Atheistic boredom
- Michael Panao
- 17 de dez. de 2016
- 3 min de leitura

I recently read some statements by Jerry Coyne who seems in need of taking a piece of the pie usually eaten by Richards Dawkins, Sam Harris and other neo-atheists with certainties such as
"Science and religion are in conflict. (...) scientific claims are made on the basis of observational and experimental evidence that is widely agreed on (and makes testable predictions), while religious claims are made on the basis of revelation, dogma, scripture, and authority." - I guess scientists like Jerry Coyne know more about religion by not being religious. It's like to know more about science by not making science. Besides, he must be unaware of works like Bernard Lonergan's Method in Theology because religious claims are investigated like anything else.
"Only one of these epistemological methods is reliable," - how does he know?
"we can dismiss their arguments out of hand because they involve a deity for which there’s no evidence" - I suppose he's speaking about scientific evidence, but where is the scientific evidence that only scientific evidences are... evident? Besides, should we expect that someone beyond materiality be demonstrated materially through science? Did he read Flatland?
"A 'constructive' dialogue between science and religion can go only one way: science tells religion what’s true, and religion has to deal with it." - A cherry on top of the cake. Where is the scientific evidence for that? What was the method used? Where is the analysis? What kind of results? Should physics also tell biology what's true, and biology has to deal with it? Mamma mia...
"science can force religion to change its theology, while religion can have no effect on science" - finally I understand! Only a non-religious person would say this. Therefore, this kind of atheists have a biased version of the relationship between science and religion. And that can be a problem, however, curiously, a problem that sells. Go figure.
In science we have to go deep into the subject to pronounce anything meaningful about it. I once heard being an expert in a topic implies studying at least 2h of new stuff every day for 10 years. Being a scientist against religion is more fashion than anything else. I know a few atheists are not against religion, it's just that their religious sensibility is low, which doesn't mean they don't care or value religion and religious claims.
According to constructal theory, configurations evolve in time to provide easier access to the currents that flow through them. Dialogue is a flow of knowledge through sharing. Arguments like Coyne's claim that science is the ultimate path to knowledge is scientifically unsound. Religion opens us (body-mind-spirit persons) to the existence of several levels describing Reality. And while reductionist vision, like Coyne's, stop the dialogue flow, a view including religion does not (obviously I'm excluding religious fundamentalists, where this critique also applies).
No one will ever know what is Real.
We can only explore Reality.
If Reality is material (like energy) or immaterial (like information), we use science.
If Reality is spiritual, which is beyond what is material or immateria, we use theology.
The sense and meaning of our lives and thoughts is, mostly, based on our personal experience. People like Jerry Coyne impose their ideas like absolute truths, but seldom apply their fundamental principles to their own ideas.

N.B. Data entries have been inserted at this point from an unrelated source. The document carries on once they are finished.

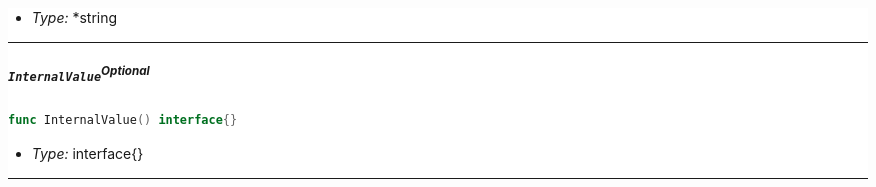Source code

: - *Type:* *string

---

##### `InternalValue`<sup>Optional</sup> <a name="InternalValue" id="@cdktf/provider-azurerm.healthcareMedtechServiceFhirDestination.HealthcareMedtechServiceFhirDestinationTimeoutsOutputReference.property.internalValue"></a>

```go
func InternalValue() interface{}
```

- *Type:* interface{}

---



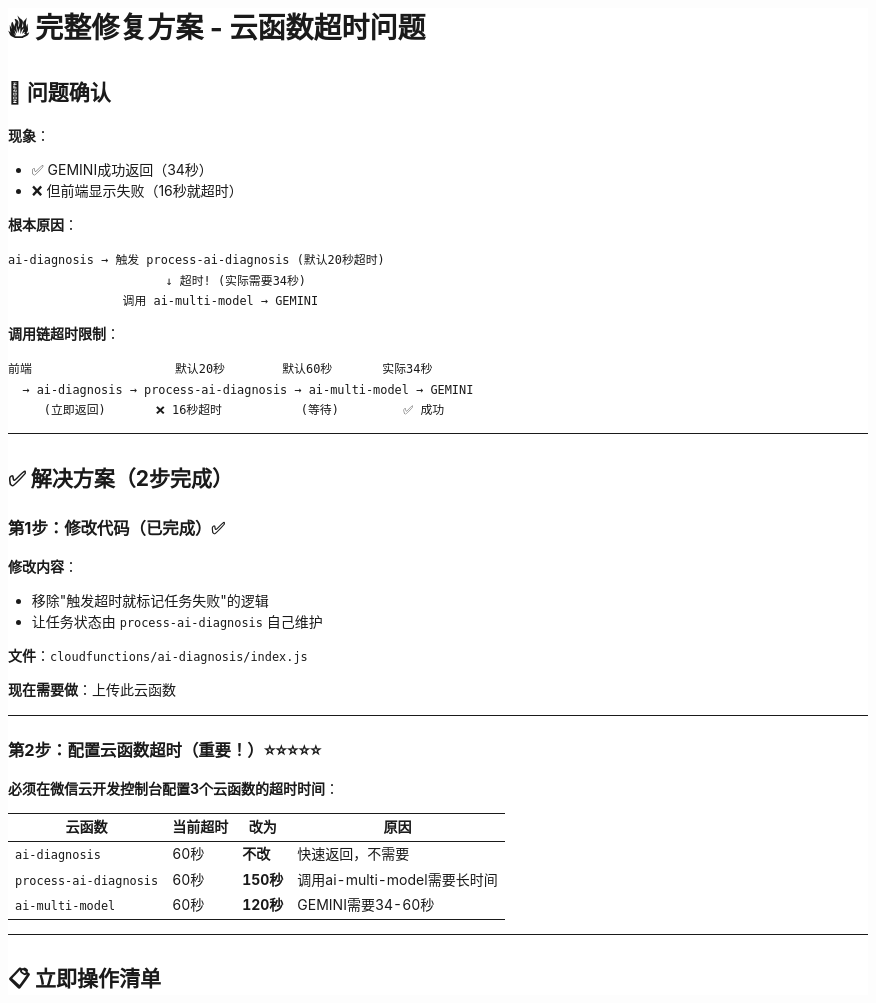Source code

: # 🔥 完整修复方案 - 云函数超时问题

## 🎯 问题确认

**现象**：
- ✅ GEMINI成功返回（34秒）
- ❌ 但前端显示失败（16秒就超时）

**根本原因**：
```
ai-diagnosis → 触发 process-ai-diagnosis (默认20秒超时)
                      ↓ 超时! (实际需要34秒)
                调用 ai-multi-model → GEMINI
```

**调用链超时限制**：
```
前端                    默认20秒        默认60秒       实际34秒
  → ai-diagnosis → process-ai-diagnosis → ai-multi-model → GEMINI
     (立即返回)       ❌ 16秒超时           (等待)         ✅ 成功
```

---

## ✅ 解决方案（2步完成）

### 第1步：修改代码（已完成）✅

**修改内容**：
- 移除"触发超时就标记任务失败"的逻辑
- 让任务状态由 `process-ai-diagnosis` 自己维护

**文件**：`cloudfunctions/ai-diagnosis/index.js`

**现在需要做**：上传此云函数

---

### 第2步：配置云函数超时（重要！）⭐⭐⭐⭐⭐

**必须在微信云开发控制台配置3个云函数的超时时间**：

| 云函数 | 当前超时 | 改为 | 原因 |
|--------|---------|------|------|
| `ai-diagnosis` | 60秒 | **不改** | 快速返回，不需要 |
| `process-ai-diagnosis` | 60秒 | **150秒** | 调用ai-multi-model需要长时间 |
| `ai-multi-model` | 60秒 | **120秒** | GEMINI需要34-60秒 |

---

## 📋 立即操作清单
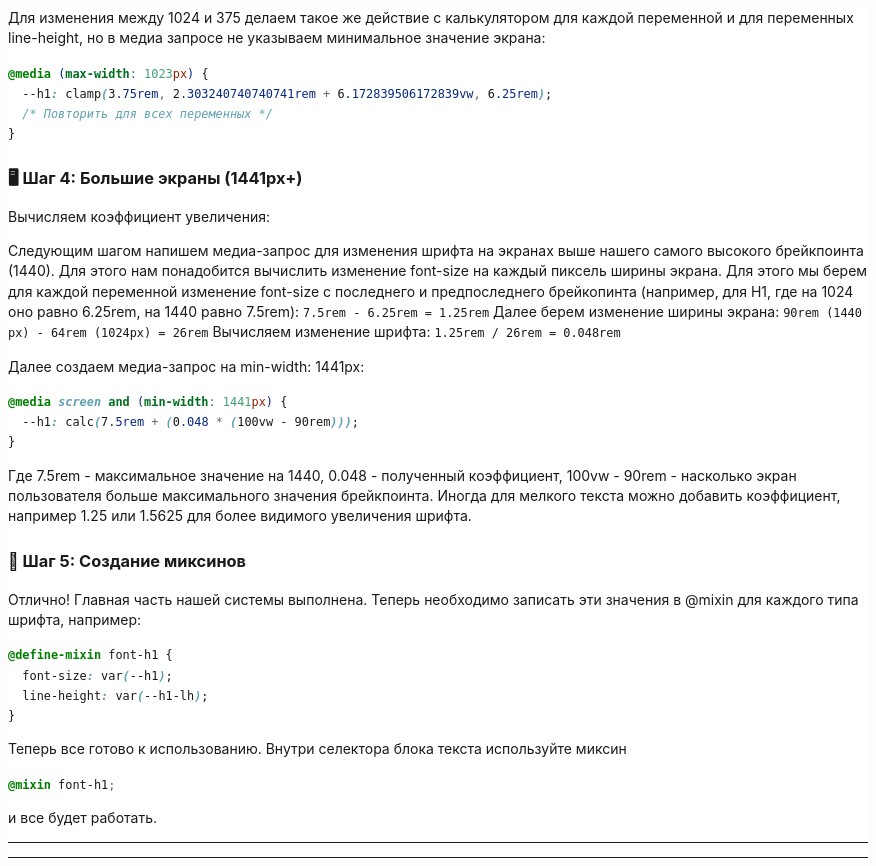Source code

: Для изменения между 1024 и 375 делаем такое же действие с калькулятором для каждой переменной и для переменных line-height, но в медиа запросе не указываем минимальное значение экрана:

```css
@media (max-width: 1023px) {
  --h1: clamp(3.75rem, 2.303240740740741rem + 6.172839506172839vw, 6.25rem);
  /* Повторить для всех переменных */
}
```

### 🖥️ Шаг 4: Большие экраны (1441px+)

Вычисляем коэффициент увеличения:

Следующим шагом напишем медиа-запрос для изменения шрифта на экранах выше нашего самого высокого брейкпоинта (1440). Для этого нам понадобится вычислить изменение font-size на каждый пиксель ширины экрана. Для этого мы берем для каждой переменной изменение font-size с последнего и предпоследнего брейкопинта (например, для H1, где на 1024 оно равно 6.25rem, на 1440 равно 7.5rem):
`7.5rem - 6.25rem = 1.25rem`
Далее берем изменение ширины экрана:
`90rem (1440px) - 64rem (1024px) = 26rem`
Вычисляем изменение шрифта:
`1.25rem / 26rem = 0.048rem`

Далее создаем медиа-запрос на min-width: 1441px:

```css
@media screen and (min-width: 1441px) {
  --h1: calc(7.5rem + (0.048 * (100vw - 90rem)));
}
```

Где 7.5rem - максимальное значение на 1440, 0.048 - полученный коэффициент, 100vw - 90rem - насколько экран пользователя больше максимального значения брейкпоинта. Иногда для мелкого текста можно добавить коэффициент, например 1.25 или 1.5625 для более видимого увеличения шрифта.

### 🎨 Шаг 5: Создание миксинов

Отлично! Главная часть нашей системы выполнена. Теперь необходимо записать эти значения в @mixin для каждого типа шрифта, например:

```css
@define-mixin font-h1 {
  font-size: var(--h1);
  line-height: var(--h1-lh);
}
```

Теперь все готово к использованию. Внутри селектора блока текста используйте миксин

```css
@mixin font-h1;
```

и все будет работать.

---

---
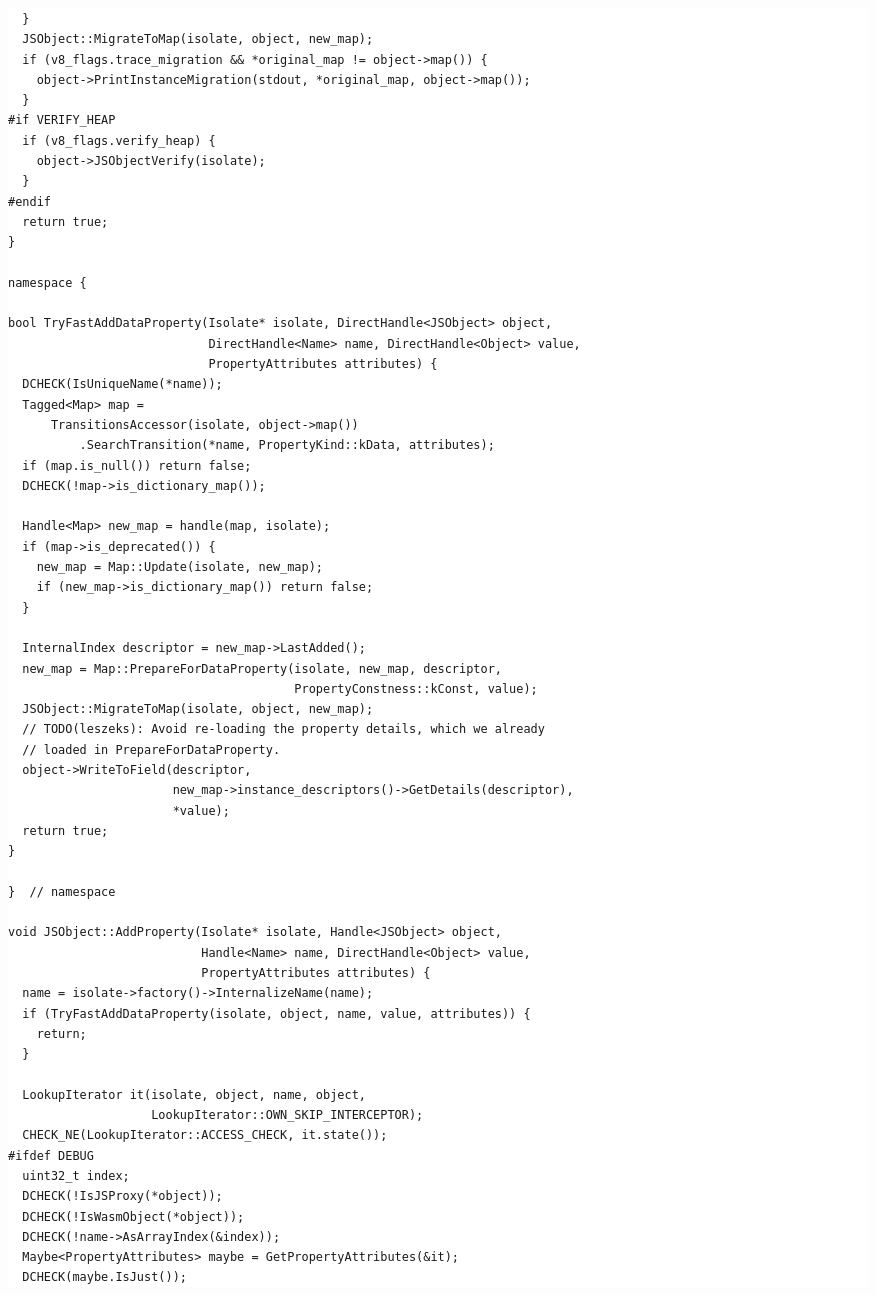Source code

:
 ```
  }
  JSObject::MigrateToMap(isolate, object, new_map);
  if (v8_flags.trace_migration && *original_map != object->map()) {
    object->PrintInstanceMigration(stdout, *original_map, object->map());
  }
#if VERIFY_HEAP
  if (v8_flags.verify_heap) {
    object->JSObjectVerify(isolate);
  }
#endif
  return true;
}

namespace {

bool TryFastAddDataProperty(Isolate* isolate, DirectHandle<JSObject> object,
                            DirectHandle<Name> name, DirectHandle<Object> value,
                            PropertyAttributes attributes) {
  DCHECK(IsUniqueName(*name));
  Tagged<Map> map =
      TransitionsAccessor(isolate, object->map())
          .SearchTransition(*name, PropertyKind::kData, attributes);
  if (map.is_null()) return false;
  DCHECK(!map->is_dictionary_map());

  Handle<Map> new_map = handle(map, isolate);
  if (map->is_deprecated()) {
    new_map = Map::Update(isolate, new_map);
    if (new_map->is_dictionary_map()) return false;
  }

  InternalIndex descriptor = new_map->LastAdded();
  new_map = Map::PrepareForDataProperty(isolate, new_map, descriptor,
                                        PropertyConstness::kConst, value);
  JSObject::MigrateToMap(isolate, object, new_map);
  // TODO(leszeks): Avoid re-loading the property details, which we already
  // loaded in PrepareForDataProperty.
  object->WriteToField(descriptor,
                       new_map->instance_descriptors()->GetDetails(descriptor),
                       *value);
  return true;
}

}  // namespace

void JSObject::AddProperty(Isolate* isolate, Handle<JSObject> object,
                           Handle<Name> name, DirectHandle<Object> value,
                           PropertyAttributes attributes) {
  name = isolate->factory()->InternalizeName(name);
  if (TryFastAddDataProperty(isolate, object, name, value, attributes)) {
    return;
  }

  LookupIterator it(isolate, object, name, object,
                    LookupIterator::OWN_SKIP_INTERCEPTOR);
  CHECK_NE(LookupIterator::ACCESS_CHECK, it.state());
#ifdef DEBUG
  uint32_t index;
  DCHECK(!IsJSProxy(*object));
  DCHECK(!IsWasmObject(*object));
  DCHECK(!name->AsArrayIndex(&index));
  Maybe<PropertyAttributes> maybe = GetPropertyAttributes(&it);
  DCHECK(maybe.IsJust());
```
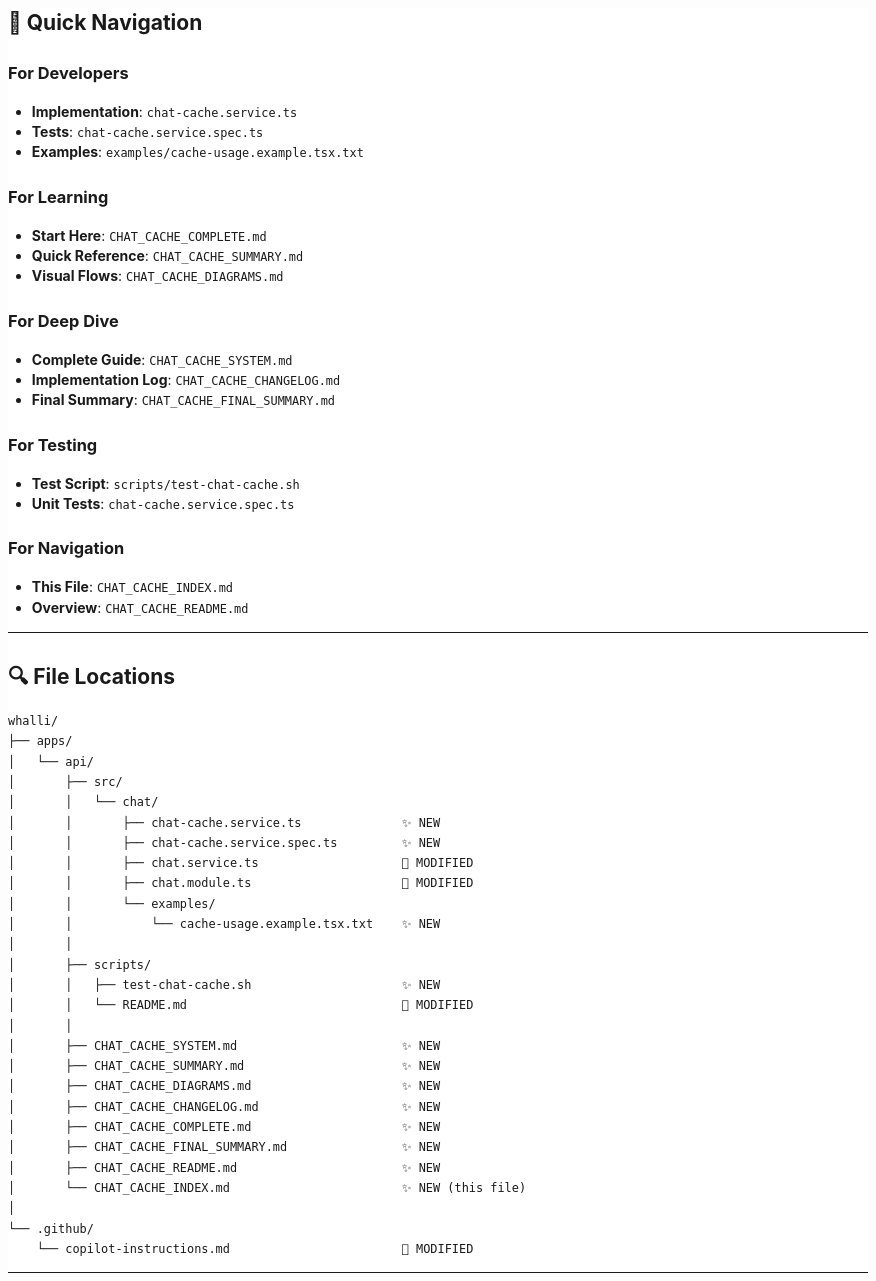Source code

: ## 🎯 Quick Navigation

### For Developers
- **Implementation**: `chat-cache.service.ts`
- **Tests**: `chat-cache.service.spec.ts`
- **Examples**: `examples/cache-usage.example.tsx.txt`

### For Learning
- **Start Here**: `CHAT_CACHE_COMPLETE.md`
- **Quick Reference**: `CHAT_CACHE_SUMMARY.md`
- **Visual Flows**: `CHAT_CACHE_DIAGRAMS.md`

### For Deep Dive
- **Complete Guide**: `CHAT_CACHE_SYSTEM.md`
- **Implementation Log**: `CHAT_CACHE_CHANGELOG.md`
- **Final Summary**: `CHAT_CACHE_FINAL_SUMMARY.md`

### For Testing
- **Test Script**: `scripts/test-chat-cache.sh`
- **Unit Tests**: `chat-cache.service.spec.ts`

### For Navigation
- **This File**: `CHAT_CACHE_INDEX.md`
- **Overview**: `CHAT_CACHE_README.md`

---

## 🔍 File Locations

```
whalli/
├── apps/
│   └── api/
│       ├── src/
│       │   └── chat/
│       │       ├── chat-cache.service.ts              ✨ NEW
│       │       ├── chat-cache.service.spec.ts         ✨ NEW
│       │       ├── chat.service.ts                    📝 MODIFIED
│       │       ├── chat.module.ts                     📝 MODIFIED
│       │       └── examples/
│       │           └── cache-usage.example.tsx.txt    ✨ NEW
│       │
│       ├── scripts/
│       │   ├── test-chat-cache.sh                     ✨ NEW
│       │   └── README.md                              📝 MODIFIED
│       │
│       ├── CHAT_CACHE_SYSTEM.md                       ✨ NEW
│       ├── CHAT_CACHE_SUMMARY.md                      ✨ NEW
│       ├── CHAT_CACHE_DIAGRAMS.md                     ✨ NEW
│       ├── CHAT_CACHE_CHANGELOG.md                    ✨ NEW
│       ├── CHAT_CACHE_COMPLETE.md                     ✨ NEW
│       ├── CHAT_CACHE_FINAL_SUMMARY.md                ✨ NEW
│       ├── CHAT_CACHE_README.md                       ✨ NEW
│       └── CHAT_CACHE_INDEX.md                        ✨ NEW (this file)
│
└── .github/
    └── copilot-instructions.md                        📝 MODIFIED
```

---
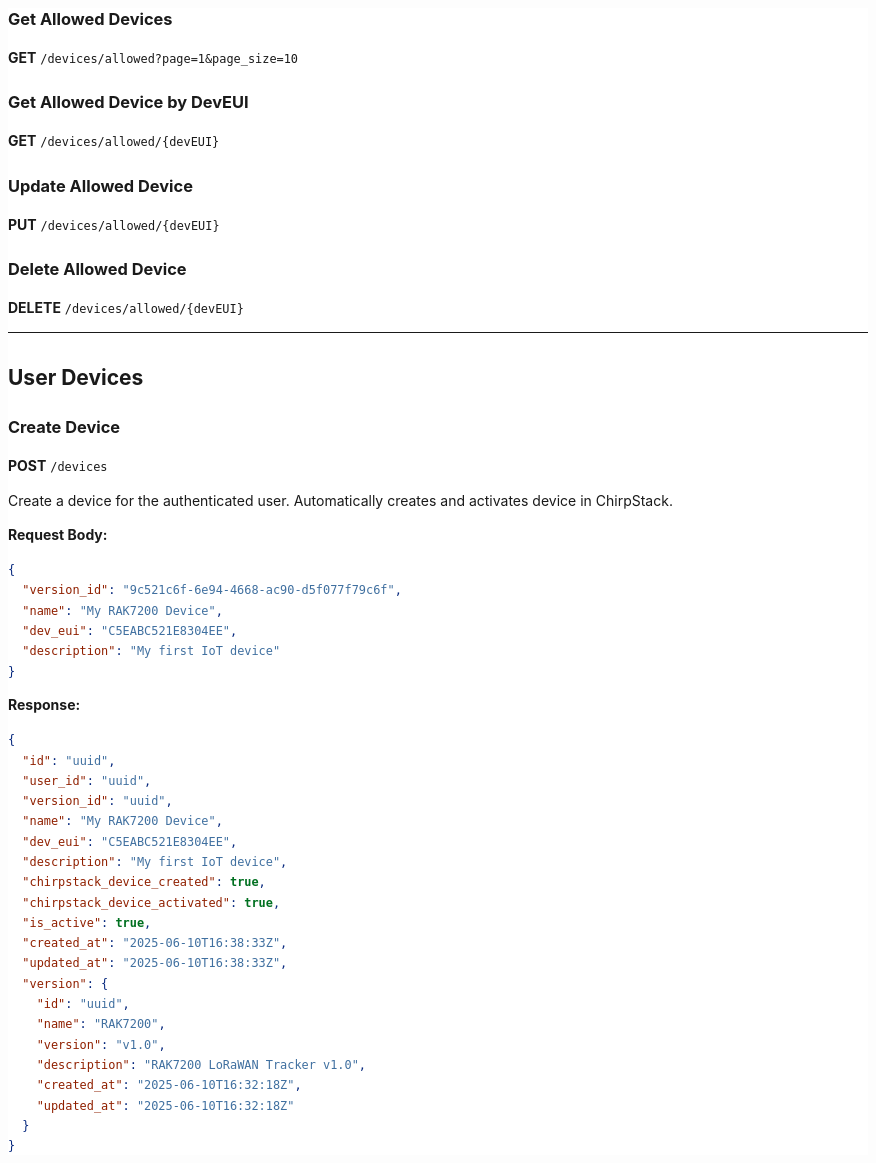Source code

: ### Get Allowed Devices
**GET** `/devices/allowed?page=1&page_size=10`

### Get Allowed Device by DevEUI
**GET** `/devices/allowed/{devEUI}`

### Update Allowed Device
**PUT** `/devices/allowed/{devEUI}`

### Delete Allowed Device
**DELETE** `/devices/allowed/{devEUI}`

---

## User Devices

### Create Device
**POST** `/devices`

Create a device for the authenticated user. Automatically creates and activates device in ChirpStack.

**Request Body:**
```json
{
  "version_id": "9c521c6f-6e94-4668-ac90-d5f077f79c6f",
  "name": "My RAK7200 Device",
  "dev_eui": "C5EABC521E8304EE",
  "description": "My first IoT device"
}
```

**Response:**
```json
{
  "id": "uuid",
  "user_id": "uuid",
  "version_id": "uuid",
  "name": "My RAK7200 Device",
  "dev_eui": "C5EABC521E8304EE",
  "description": "My first IoT device",
  "chirpstack_device_created": true,
  "chirpstack_device_activated": true,
  "is_active": true,
  "created_at": "2025-06-10T16:38:33Z",
  "updated_at": "2025-06-10T16:38:33Z",
  "version": {
    "id": "uuid",
    "name": "RAK7200",
    "version": "v1.0",
    "description": "RAK7200 LoRaWAN Tracker v1.0",
    "created_at": "2025-06-10T16:32:18Z",
    "updated_at": "2025-06-10T16:32:18Z"
  }
}
```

The same way we can distinguish psychology from psychiatry, or Literature from Philosophy, more important is distinguishing science from religion, or should I say, theology. Their compatibility doesn't come from looking to the same Reality from a competitive point of view, but more from looking to the different levels of understanding Reality, confronting them with our personal experience.
Each time I try to read best-selling atheist authors and their claims, I'm incredibly bored. Their ideas haven't changed and the affirmative unsound statements continue the same. I think people keep putting up with this atheistic boredom because they actually by their books! And I wonder why...
So, my question to these people is simple.
What changes in your life when you read these books against religion?
Is the world making more sense and meaning?
And if you answered "yes", what changed, what sense, and what meaning?